L’ancien président Dmitri Medvedev a participé à la première réunion de l’IIEB en Russie, tenue à Saint-Pétersbourg en 2013, et le club a accueilli l’actuel président turc Recep Tayyip Erdogan lors d’une réunion à Istanbul, alors qu’il était encore Premier ministre du pays.

Selon les membres du club, les transactions interbancaires sont un sujet de discussion courant en marge des événements officiels, même si la plupart des discussions sont hypothétiques. Mais l’une des plus grandes fusions et acquisitions bancaires d’Europe a été conclue lors de la réunion de l’IIEB au Hilton de Bruxelles en 1997.

Ensuite, le président de la Société des banques suisses, Marcel Ospel, et son collègue de l’Union des banques suisses, Mathis Cabialavetta, ont convenu de fusionner les deuxième et troisième plus grandes banques de Suisse en UBS, pour une valeur de 29,3 milliards de dollars.

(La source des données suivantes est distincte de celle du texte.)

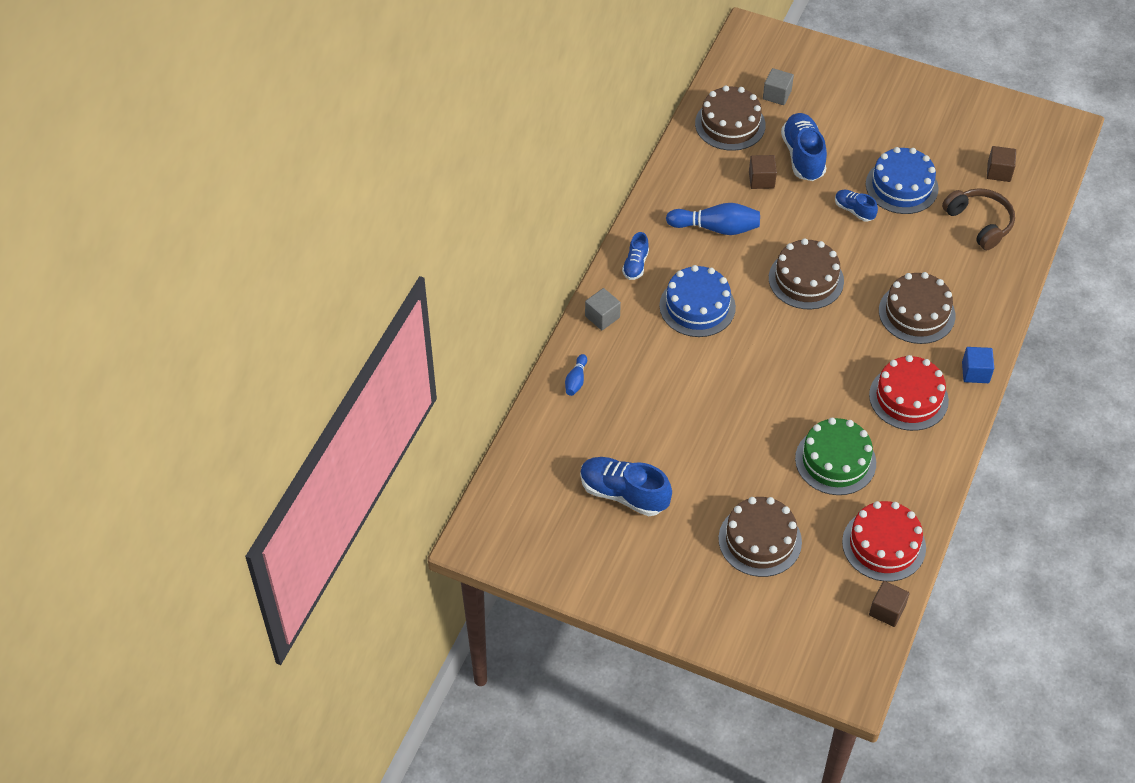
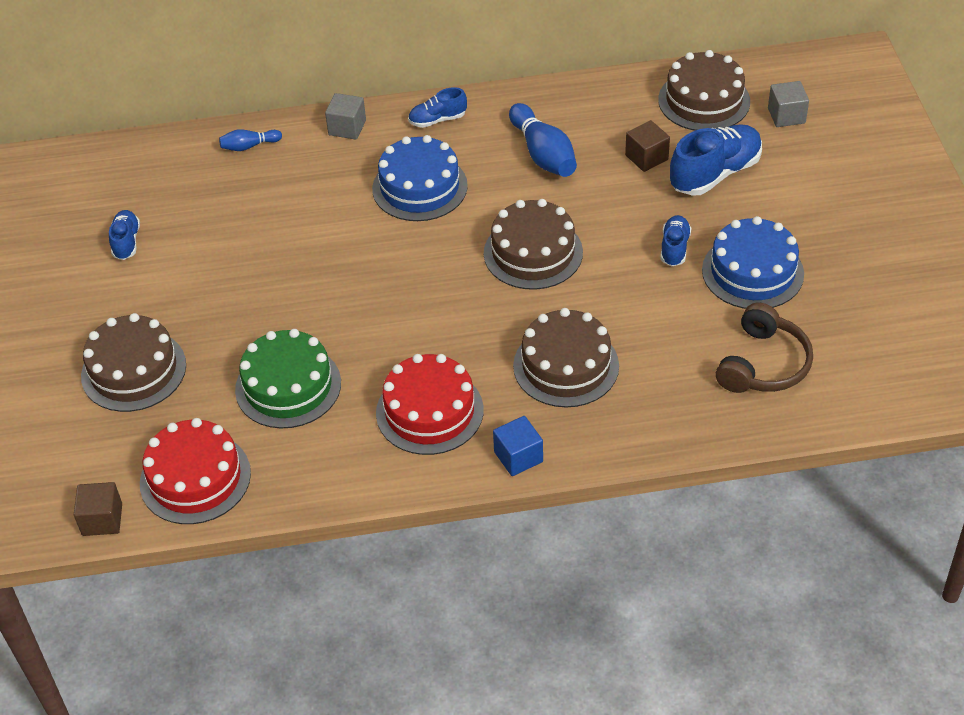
camera: 60 degrees right, 5 degrees down
blue shoe [580,457,672,516] -> blue shoe [109,210,140,260], size x0.55
brown cube [987,146,1016,182] -> none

Depuis lors, la Suisse a toujours disposé de trois sièges à l’IIEB pour les dirigeants de l’UBS, du Crédit Suisse et de Lombard Odier. L’effondrement du Credit Suisse l’année dernière a laissé un siège libre au PDG Julius Baer lors de la prochaine réunion de l’institut à Dublin en mai.

Philipp Rickenbacher, qui avait prévu d’assister à la réunion, a démissionné la semaine dernière de son poste de gestionnaire de fortune suisse après avoir déprécié 606 millions de francs suisses sur des prêts au groupe immobilier autrichien en difficulté Signa.

Mais il n’y a pas que les opérations bancaires qui sont évoquées. Un membre du conseil d’administration se souvient avoir reçu un appel d’Eddie Wouters, secrétaire général de longue date du MIEB, qui était président du conseil d’administration de KBC Bank. Wouters était un ancien footballeur professionnel qui a représenté la Belgique et s’est lié d’amitié avec Marilyn Monroe alors qu’il jouait aux États-Unis dans les années 1950. Il devient entraîneur puis président du club de football Royal Anvers.

Wouters a appelé parce que Royal Antwerp négociait la vente d’un joueur au club national du PDG de la banque et voulait savoir si le club acheteur rencontrait des difficultés financières et s’il serait en mesure de payer l’intégralité des frais convenus.

Selon le Directeur Général, l’étude a montré que le MIEB remplit ses principaux objectifs. « Il s’agit d’une organisation très spéciale », ont-ils déclaré, « son objectif est le partage d’informations et l’amitié entre les PDG ».